Every line of the entries below from the one containing "line: (1117, 715)" to the one containing "line: (1397, 758)", both ends included, must be written out exactly. No other line belongs in the answer.
── EXTRACTED INFORMATION ──
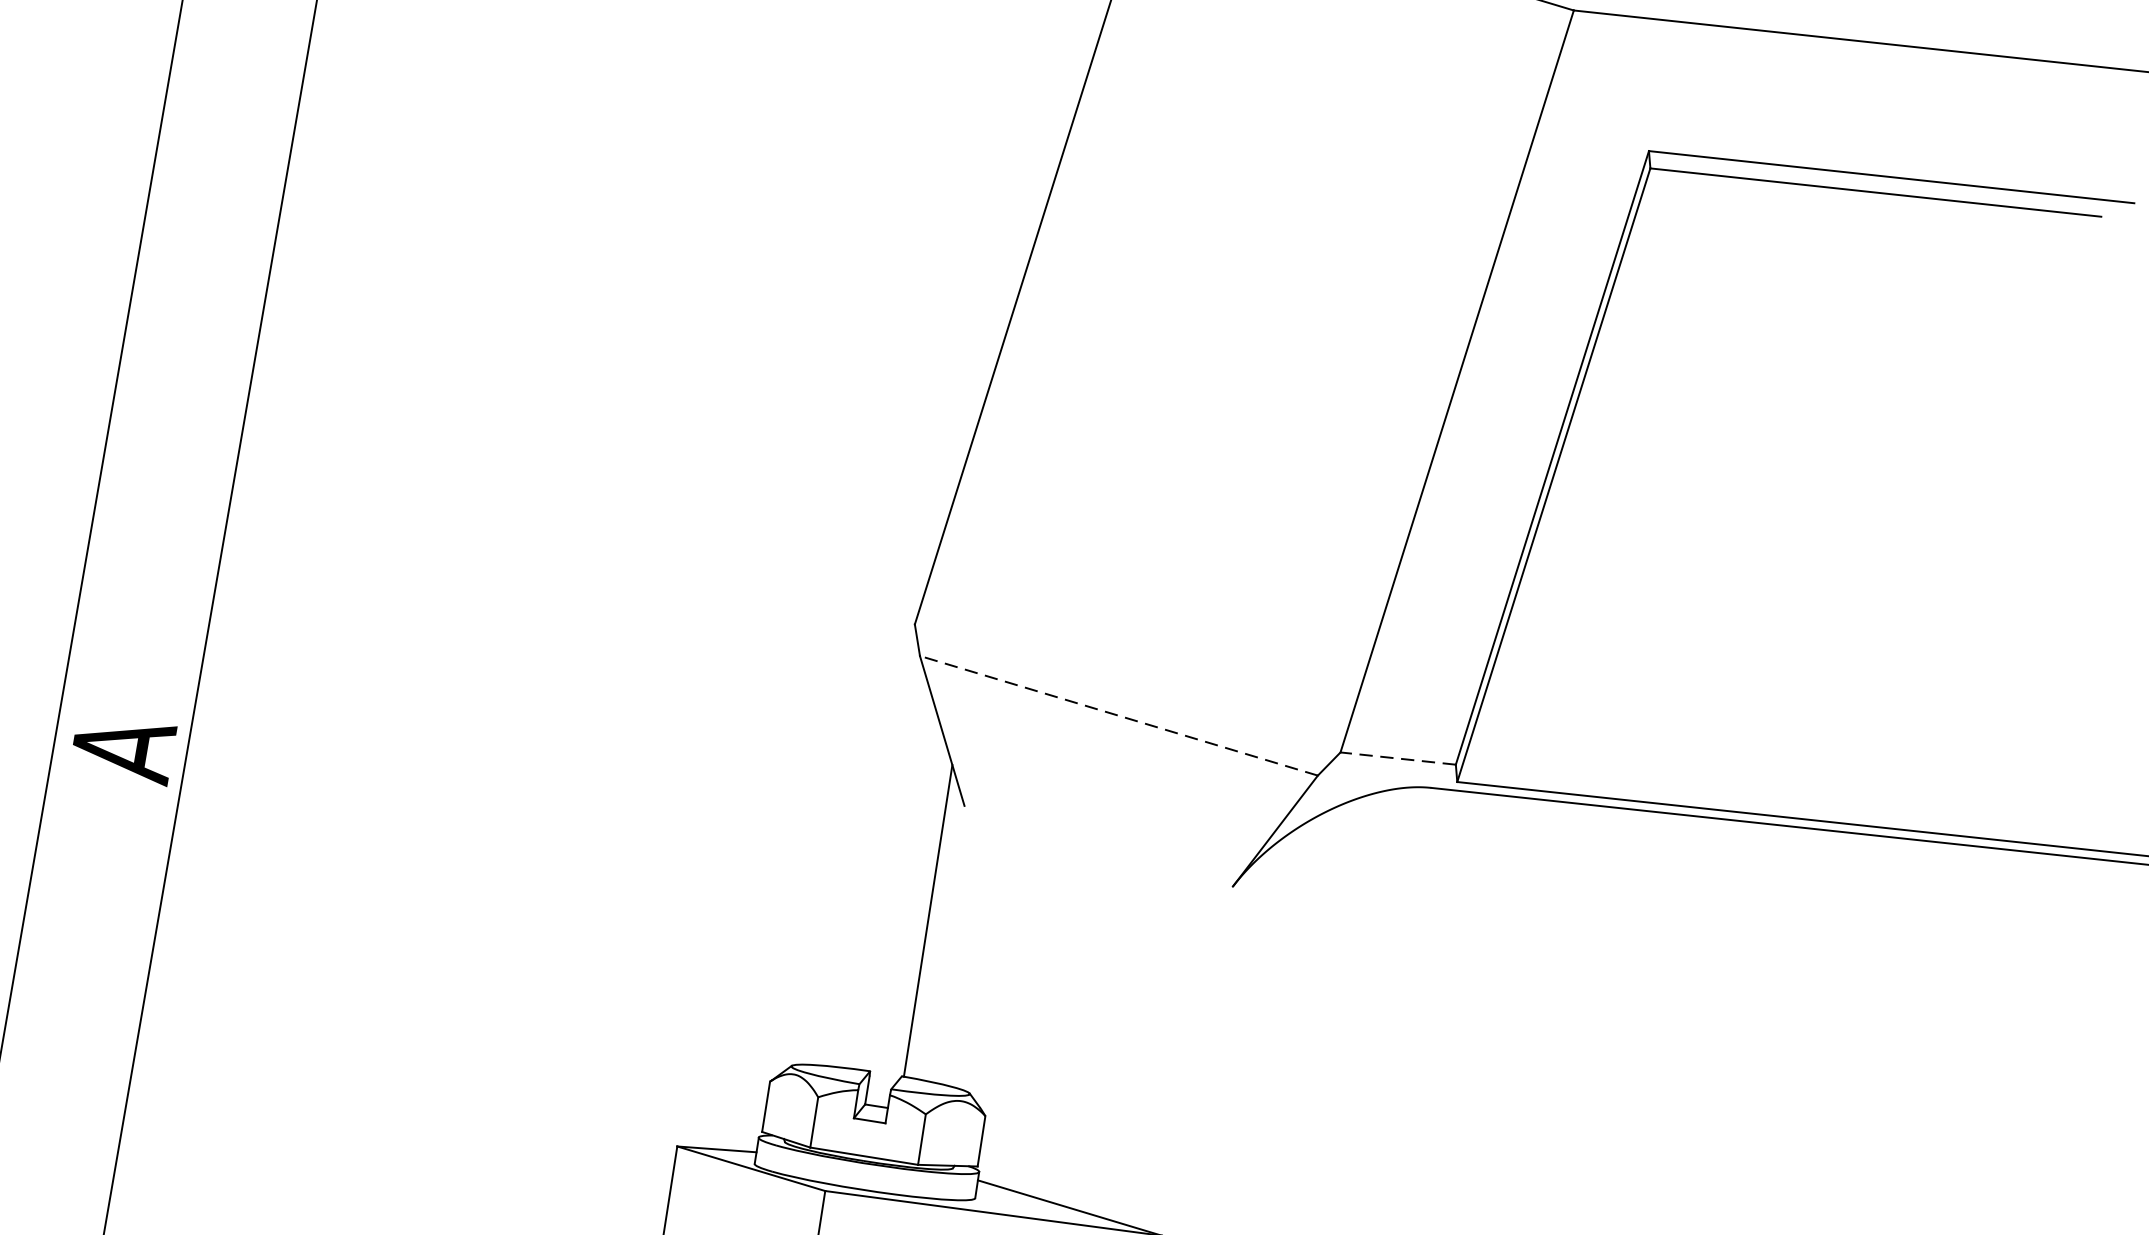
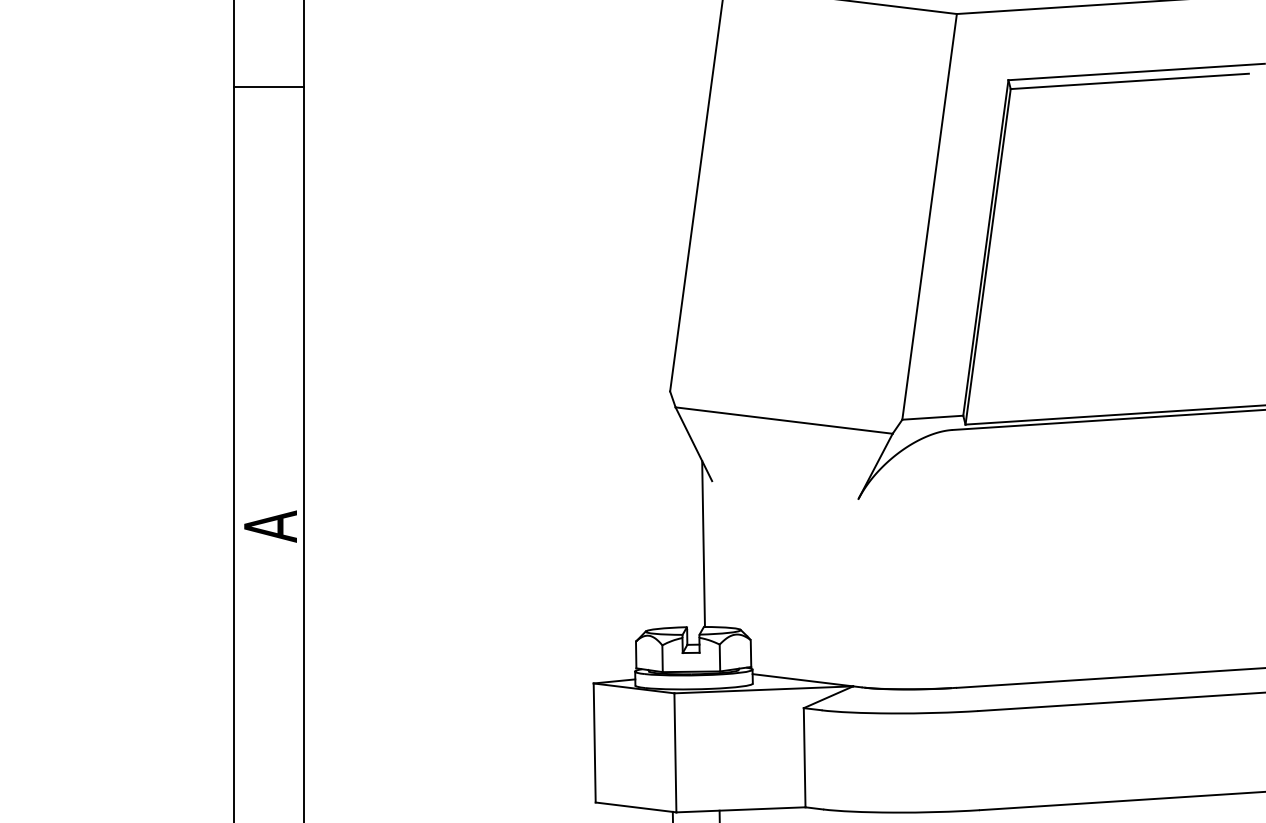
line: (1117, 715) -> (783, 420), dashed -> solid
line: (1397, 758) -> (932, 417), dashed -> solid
───
── EXTRACTED INFORMATION ──
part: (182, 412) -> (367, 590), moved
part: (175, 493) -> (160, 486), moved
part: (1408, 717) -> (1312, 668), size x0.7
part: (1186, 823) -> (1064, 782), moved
───
── EXTRACTED INFORMATION ──
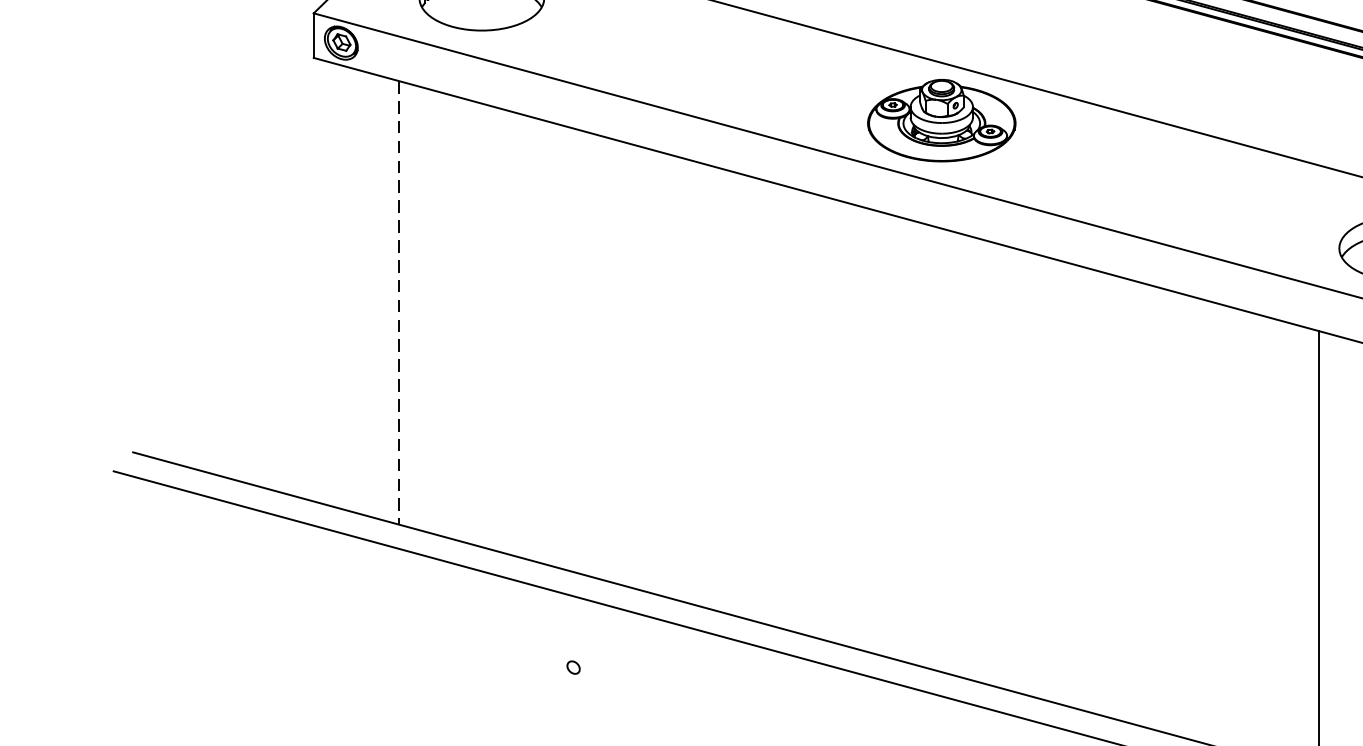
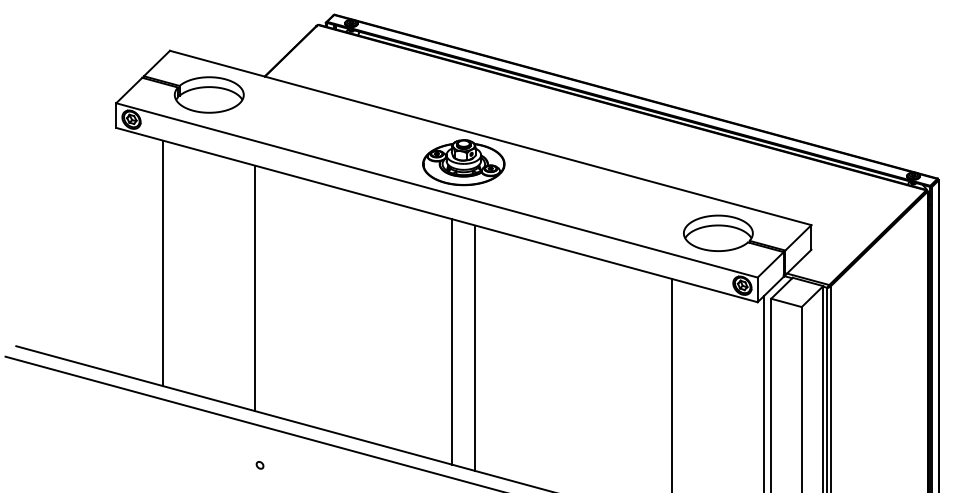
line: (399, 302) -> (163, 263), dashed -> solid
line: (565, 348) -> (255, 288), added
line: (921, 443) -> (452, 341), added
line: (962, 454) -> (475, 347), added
───
### RESULT OF THIS TASK
line: (1117, 715) -> (783, 420), dashed -> solid
line: (1397, 758) -> (932, 417), dashed -> solid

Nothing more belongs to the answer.